Dear Word Detective: Request origin of the word “Dixie.” — Clayton Yost.

A man of few words, aren’t we? I must admit that I was tempted to skip your question because it sounded a bit too much like Captain Kirk talking to the computer on Star Trek (“Computer: request distance to the Beta Carotene system.”). Then again, you do have the same last name as my book agent, so I’ll let it slide. On such gossamer threads does our fate depend, as S.J. Perelman once noted.

Besides, your question is a good one. So good, in fact, that I have not one, not two, but three dandy answers for you, and you get to choose the one that strikes your fancy.

The first theory is rated as the least likely by Hugh Rawson in his book “Devious Derivations,” but considered entirely plausible by Robert Hendrickson in his “Whistlin’ Dixie — A Dictionary of Southern Expressions.” The original “Dixie,” goes this theory, was actually Johan Dixie (or Dixy), a Manhattan slave owner (yes, there were such things) in the 1800’s.

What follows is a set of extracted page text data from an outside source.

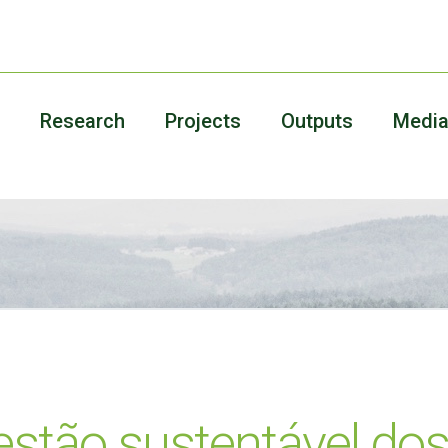
Research
Projects
Outputs
Medi
estão sustentável do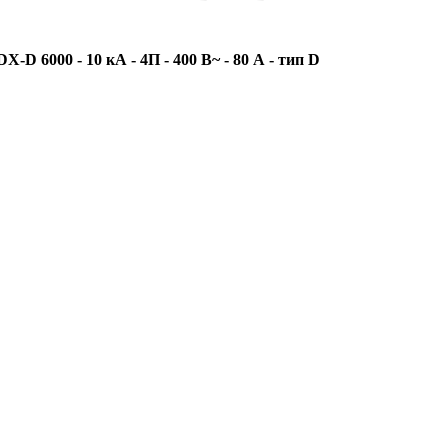
 6000 - 10 кА - 4П - 400 В~ - 80 А - тип D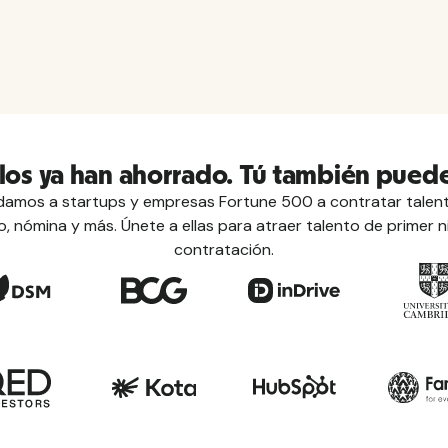
llos ya han ahorrado. Tú también puede
mos a startups y empresas Fortune 500 a contratar talent
 nómina y más. Únete a ellas para atraer talento de primer n
contratación.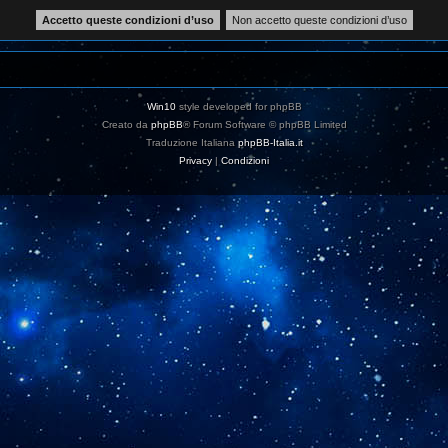
Win10
style developed for phpBB
Creato da
phpBB
® Forum Software © phpBB Limited
Traduzione Italiana
phpBB-Italia.it
Privacy
|
Condizioni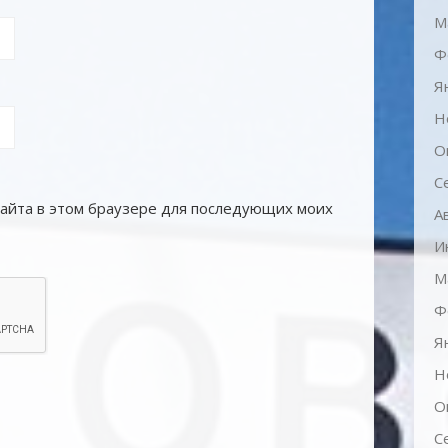
М
Ф
Я
Н
О
С
 сайта в этом браузере для последующих моих
А
И
М
Ф
Я
Н
О
С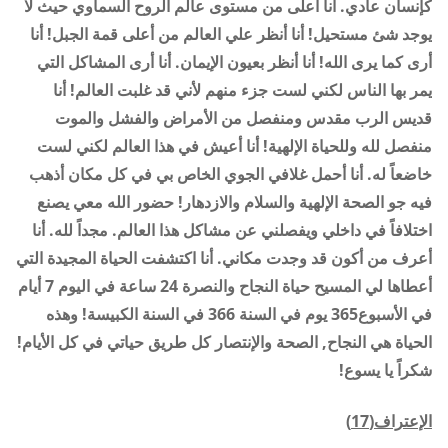
كإنسان عادي. أنا أعلى من مستوى عالم الروح السماوي حيث لا
يوجد شئ مستحيل! أنا أنظر علي العالم من أعلى قمة الجبل! أنا
أرى كما يرى الله! أنا أنظر بعيون الإيمان. أنا أرى المشاكل التي
يمر بها الناس لكني لست جزء منهم لأني قد غلبت العالم! أنا
قديس الرب مقدس ومنفصل من الأمراض والفشل والموت
منفصل لله وللحياة الإلهية! أنا أعيش في هذا العالم لكني لست
خاضعاً له. أنا أحمل غلافي الجوي الخاص بي في كل مكان أذهب
فيه جو الصحة الإلهية والسلام والازدهار! حضور الله معي يصنع
اختلافاً في داخلي ويفصلني عن مشاكل هذا العالم. مجداً لله. أنا
أعرف من أكون قد وجدت مكاني. أنا اكتشفت الحياة المجيدة التي
أعطاها لي المسيح حياة النجاح والنصرة 24 ساعة في اليوم 7 أيام
في الأسبوع365 يوم في السنة 366 في السنة الكبيسة! وهذه
الحياة هي النجاح, الصحة والإنتصار كل طريق حياتي في كل الأيام!
شكراً يا يسوع!
الإعتراف(17)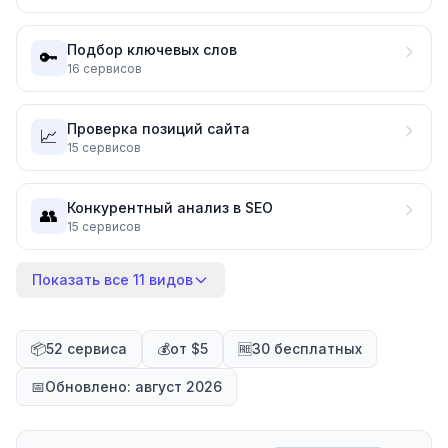
Подбор ключевых слов
🔑
16
сервисов
Проверка позиций сайта
📈
15
сервисов
Конкурентный анализ в SEO
👥
15
сервисов
Показать все 11 видов
📦
52 сервиса
💰
от $5
🆓
30 бесплатных
📅
Обновлено: август 2026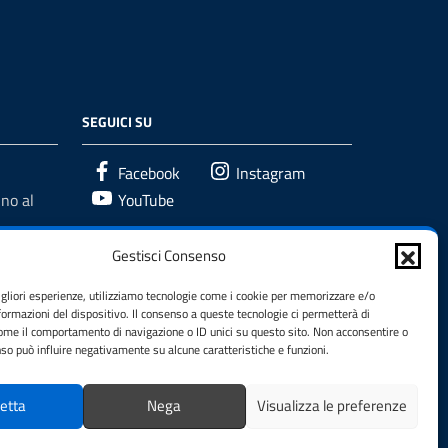
SEGUICI SU
Facebook
Instagram
no al
YouTube
Gestisci Consenso
igliori esperienze, utilizziamo tecnologie come i cookie per memorizzare e/o
formazioni del dispositivo. Il consenso a queste tecnologie ci permetterà di
come il comportamento di navigazione o ID unici su questo sito. Non acconsentire o
enso può influire negativamente su alcune caratteristiche e funzioni.
etta
Nega
Visualizza le preferenze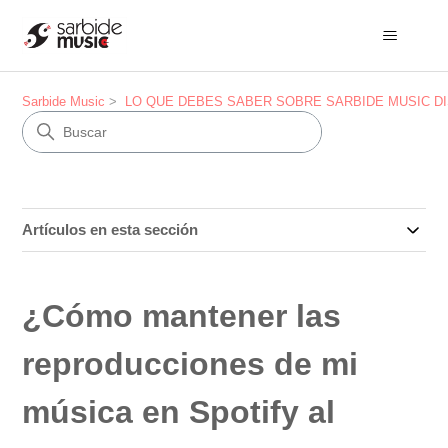
Sarbide Music
LO QUE DEBES SABER SOBRE SARBIDE MUSIC DISTRI
Artículos en esta sección
¿Cómo mantener las
reproducciones de mi
música en Spotify al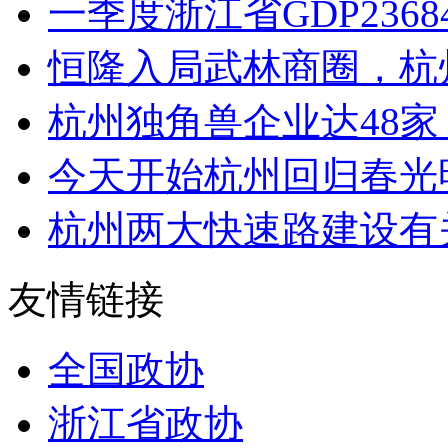
一季度浙江省GDP23684
恒隆入局武林商圈，杭州
杭州独角兽企业达48家 20
今天开始杭州回归春光明媚 
杭州两大快速路建设有关
友情链接
全国政协
浙江省政协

With the abolition of slavery in the northern states, Dixie, known as a decent slave owner (a debatable concept, to put it mildly), had to send his slaves to the South. Faced with harsher treatment in the South, the slaves remembered “Dixieland” (later shortened to just “Dixie”) as a land of contentment. As unlikely as this story seems (it makes New York City the original “Dixieland,” after all), newspaper accounts published in the same period indicate that it may actually be true.

Second up is the somewhat less glamorous theory that “Dixie” may have arisen as a shortening of “Mason-Dixon Line,” the border between Pennsylvania and Maryland regarded as the geographical boundary between the North and South before the Civil War.

The third (and in my humble opinion most likely) theory is that “Dixie” comes from the French word “dix” (ten), which appeared on bilingual banknotes issued in New Orleans before the Civil War. These notes were used as currency throughout the South and may have been known as “Dixies.” If so, describing the South as “Dixieland” would have been natural.